# Tyrant's Legion



## WarHammerman (Feb 19, 2012)

Hello there all you Heretics =D

I've recently looked over Imperial Armour 9, and I've gotten an urge to make a Tyrant's Legion list.


I was wondering if anyone had any experience with these kinds of lists? Any advice for making the list, or any helpful tactics - or even stories of fighting against them.

So yeah, any help would be great. 

I'm not asking you to write a list for me, Just want to get a greater breath of knowledge about them. (however, if you /want/ to post your list, I won't complain n_n)

Thank you!


----------



## MidnightSun (Feb 10, 2009)

Tyrant's Legion are painfully poor rules-wise. They don't have any good HQ choices, really, with the poor man's Company Command Squad or a Sergeant with two wounds at double the points.

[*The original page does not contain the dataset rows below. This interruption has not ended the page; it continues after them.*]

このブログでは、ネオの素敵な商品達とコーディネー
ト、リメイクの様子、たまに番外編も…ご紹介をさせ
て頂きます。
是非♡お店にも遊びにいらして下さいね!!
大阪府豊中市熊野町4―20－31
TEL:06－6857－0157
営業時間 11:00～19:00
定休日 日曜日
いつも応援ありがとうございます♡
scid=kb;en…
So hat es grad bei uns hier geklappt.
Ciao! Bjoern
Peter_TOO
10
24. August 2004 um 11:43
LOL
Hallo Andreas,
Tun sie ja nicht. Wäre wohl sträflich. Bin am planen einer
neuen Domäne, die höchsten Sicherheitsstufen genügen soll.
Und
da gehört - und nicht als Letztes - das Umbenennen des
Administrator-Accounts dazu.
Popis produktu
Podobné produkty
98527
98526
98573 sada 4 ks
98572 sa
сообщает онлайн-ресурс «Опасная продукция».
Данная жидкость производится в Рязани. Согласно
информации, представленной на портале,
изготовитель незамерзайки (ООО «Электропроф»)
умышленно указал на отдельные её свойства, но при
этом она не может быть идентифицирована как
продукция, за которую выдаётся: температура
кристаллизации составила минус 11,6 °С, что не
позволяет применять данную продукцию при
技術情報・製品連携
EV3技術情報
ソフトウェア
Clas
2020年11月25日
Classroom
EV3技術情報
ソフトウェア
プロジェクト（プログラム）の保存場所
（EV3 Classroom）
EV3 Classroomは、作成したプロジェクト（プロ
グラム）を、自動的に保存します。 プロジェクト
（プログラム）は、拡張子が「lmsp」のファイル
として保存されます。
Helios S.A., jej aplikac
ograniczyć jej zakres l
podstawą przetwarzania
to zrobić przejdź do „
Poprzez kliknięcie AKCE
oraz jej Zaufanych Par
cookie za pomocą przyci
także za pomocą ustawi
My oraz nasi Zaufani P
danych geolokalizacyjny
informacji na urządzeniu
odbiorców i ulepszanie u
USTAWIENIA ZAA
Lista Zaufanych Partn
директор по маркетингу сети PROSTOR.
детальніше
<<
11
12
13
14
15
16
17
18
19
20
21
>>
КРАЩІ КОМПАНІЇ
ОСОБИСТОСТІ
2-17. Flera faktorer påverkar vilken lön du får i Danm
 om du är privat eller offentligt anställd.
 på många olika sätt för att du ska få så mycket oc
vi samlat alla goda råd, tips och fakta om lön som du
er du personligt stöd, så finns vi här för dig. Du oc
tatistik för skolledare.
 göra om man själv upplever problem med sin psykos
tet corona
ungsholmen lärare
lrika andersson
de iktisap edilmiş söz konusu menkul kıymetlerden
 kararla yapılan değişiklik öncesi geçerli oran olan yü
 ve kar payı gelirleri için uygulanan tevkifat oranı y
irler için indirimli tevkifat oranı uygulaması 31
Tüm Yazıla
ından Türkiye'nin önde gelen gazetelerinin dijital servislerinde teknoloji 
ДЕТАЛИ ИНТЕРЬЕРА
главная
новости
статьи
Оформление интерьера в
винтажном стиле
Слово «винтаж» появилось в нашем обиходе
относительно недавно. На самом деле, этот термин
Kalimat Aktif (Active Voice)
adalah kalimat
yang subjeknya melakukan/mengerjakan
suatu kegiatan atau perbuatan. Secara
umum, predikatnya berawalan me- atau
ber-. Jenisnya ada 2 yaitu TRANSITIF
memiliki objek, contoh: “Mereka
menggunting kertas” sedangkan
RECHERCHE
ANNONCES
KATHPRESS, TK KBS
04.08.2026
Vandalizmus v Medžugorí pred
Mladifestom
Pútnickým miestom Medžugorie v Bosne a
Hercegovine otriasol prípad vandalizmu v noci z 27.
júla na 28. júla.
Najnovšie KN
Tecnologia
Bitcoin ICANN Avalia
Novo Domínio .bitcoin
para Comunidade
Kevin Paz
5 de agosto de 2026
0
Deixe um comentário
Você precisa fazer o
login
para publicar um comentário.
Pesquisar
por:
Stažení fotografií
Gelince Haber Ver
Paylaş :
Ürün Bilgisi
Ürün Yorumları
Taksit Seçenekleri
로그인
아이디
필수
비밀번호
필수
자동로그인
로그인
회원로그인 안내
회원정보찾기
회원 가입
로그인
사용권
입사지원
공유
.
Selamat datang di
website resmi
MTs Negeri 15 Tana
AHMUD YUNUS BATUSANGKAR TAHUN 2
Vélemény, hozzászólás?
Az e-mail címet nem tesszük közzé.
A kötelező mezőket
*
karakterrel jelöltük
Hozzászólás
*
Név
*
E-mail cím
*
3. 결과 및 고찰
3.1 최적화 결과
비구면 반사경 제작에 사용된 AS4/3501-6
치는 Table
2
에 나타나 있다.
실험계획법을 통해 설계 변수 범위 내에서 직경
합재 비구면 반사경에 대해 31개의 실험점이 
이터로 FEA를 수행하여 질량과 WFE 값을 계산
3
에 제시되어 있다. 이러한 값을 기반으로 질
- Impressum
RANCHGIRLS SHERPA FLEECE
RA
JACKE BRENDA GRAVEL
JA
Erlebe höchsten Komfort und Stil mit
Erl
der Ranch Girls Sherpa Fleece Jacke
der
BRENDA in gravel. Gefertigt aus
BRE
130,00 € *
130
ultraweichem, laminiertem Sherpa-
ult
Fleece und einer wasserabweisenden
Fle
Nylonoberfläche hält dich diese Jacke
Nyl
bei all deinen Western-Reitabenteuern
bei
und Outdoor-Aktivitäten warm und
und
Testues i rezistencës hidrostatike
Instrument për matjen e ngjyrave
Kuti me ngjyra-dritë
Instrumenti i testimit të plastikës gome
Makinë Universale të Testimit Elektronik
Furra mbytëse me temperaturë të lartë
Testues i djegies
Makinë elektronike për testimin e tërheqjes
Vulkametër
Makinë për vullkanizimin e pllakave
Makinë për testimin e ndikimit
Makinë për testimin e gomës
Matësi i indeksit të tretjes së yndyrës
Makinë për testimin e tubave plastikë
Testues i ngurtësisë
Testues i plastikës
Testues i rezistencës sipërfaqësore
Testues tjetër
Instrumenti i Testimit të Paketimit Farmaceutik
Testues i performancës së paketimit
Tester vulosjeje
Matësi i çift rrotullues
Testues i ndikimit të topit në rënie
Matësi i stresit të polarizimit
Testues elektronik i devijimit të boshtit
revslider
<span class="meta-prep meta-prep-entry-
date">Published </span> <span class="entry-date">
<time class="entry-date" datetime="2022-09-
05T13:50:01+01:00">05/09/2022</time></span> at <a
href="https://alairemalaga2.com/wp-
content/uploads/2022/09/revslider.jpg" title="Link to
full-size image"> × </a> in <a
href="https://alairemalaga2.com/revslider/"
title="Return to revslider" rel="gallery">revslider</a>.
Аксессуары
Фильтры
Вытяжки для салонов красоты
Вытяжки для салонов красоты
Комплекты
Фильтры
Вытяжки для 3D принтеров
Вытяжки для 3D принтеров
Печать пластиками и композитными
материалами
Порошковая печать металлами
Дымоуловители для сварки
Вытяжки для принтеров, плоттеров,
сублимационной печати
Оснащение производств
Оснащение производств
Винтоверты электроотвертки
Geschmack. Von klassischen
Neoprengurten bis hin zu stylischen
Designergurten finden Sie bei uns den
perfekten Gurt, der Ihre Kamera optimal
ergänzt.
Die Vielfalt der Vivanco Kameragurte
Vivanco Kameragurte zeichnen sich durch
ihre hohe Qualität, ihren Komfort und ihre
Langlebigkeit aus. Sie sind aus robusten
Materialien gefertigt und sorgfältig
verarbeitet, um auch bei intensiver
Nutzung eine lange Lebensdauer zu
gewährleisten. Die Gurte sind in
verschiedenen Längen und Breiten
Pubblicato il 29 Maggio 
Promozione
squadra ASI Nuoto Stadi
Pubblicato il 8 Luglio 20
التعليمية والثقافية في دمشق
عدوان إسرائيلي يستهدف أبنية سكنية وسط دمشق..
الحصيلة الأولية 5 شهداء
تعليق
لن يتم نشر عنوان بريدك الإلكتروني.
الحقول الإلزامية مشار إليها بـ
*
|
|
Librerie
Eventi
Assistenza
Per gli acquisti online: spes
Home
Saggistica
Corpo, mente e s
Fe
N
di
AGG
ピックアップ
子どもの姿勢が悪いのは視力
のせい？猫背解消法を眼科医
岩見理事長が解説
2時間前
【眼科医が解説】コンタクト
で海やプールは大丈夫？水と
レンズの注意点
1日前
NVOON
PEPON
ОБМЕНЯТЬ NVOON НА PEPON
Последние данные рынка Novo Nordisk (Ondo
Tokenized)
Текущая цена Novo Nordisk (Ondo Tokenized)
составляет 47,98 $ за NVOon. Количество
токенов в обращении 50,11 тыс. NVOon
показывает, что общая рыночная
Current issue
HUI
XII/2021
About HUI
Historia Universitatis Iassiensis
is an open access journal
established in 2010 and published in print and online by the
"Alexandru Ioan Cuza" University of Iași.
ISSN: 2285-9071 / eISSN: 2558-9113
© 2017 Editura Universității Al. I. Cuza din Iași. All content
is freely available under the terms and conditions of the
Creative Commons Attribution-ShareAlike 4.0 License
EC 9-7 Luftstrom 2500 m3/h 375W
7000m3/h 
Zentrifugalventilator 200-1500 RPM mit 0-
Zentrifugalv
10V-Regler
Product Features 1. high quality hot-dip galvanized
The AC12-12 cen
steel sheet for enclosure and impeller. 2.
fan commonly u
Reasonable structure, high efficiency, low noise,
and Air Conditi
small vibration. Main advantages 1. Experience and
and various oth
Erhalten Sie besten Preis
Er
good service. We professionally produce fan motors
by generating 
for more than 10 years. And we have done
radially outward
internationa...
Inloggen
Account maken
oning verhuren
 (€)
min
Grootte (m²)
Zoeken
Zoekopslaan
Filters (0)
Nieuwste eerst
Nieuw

Elites-wise, there's the Marauder squad who are passable, but Corpse Takers and Retaliators are bad. Legion Cohorts are just Tacticals who can't use Combat Tactics, can't Combat Squad, and don't get the free Multi-Melta. The Auxilia are good screening units, but the rest of the list doesn't support them, making them a bit useless really. Armsmen Cadres are pretty good, Imperial Guardsmen aren't a bad unit. Chimera is good because of the turret-mounted Autocannon, but again a lack of support makes it just 'good', not 'amazing'. Only Fast Attack worth taking are Hellhounds, which are good tanks but again, Tyrant's Legion doesn't really let them work too well. Heavy Support has a couple of good choices, i.e. the Battle Tank squadron, Maelstrom Fleet Detachment and the Heavy Ordnance Battery are good, most of the other stuff is poor to awful. 

The main problem with the list is an inability to get decent ranged anti-tank - you're using suicidal melta units or massed Autocannons and Multi-Lasers.

Full summary (not mine) can be found here.

Midnight


----------



## Azrell (Jul 16, 2010)

I wouldn't put too much stock into that review, iv used the tyrants legion to good success you just have to think of them as IG with power armor as elites. They play like Guard with some extra marine units kicking around.


----------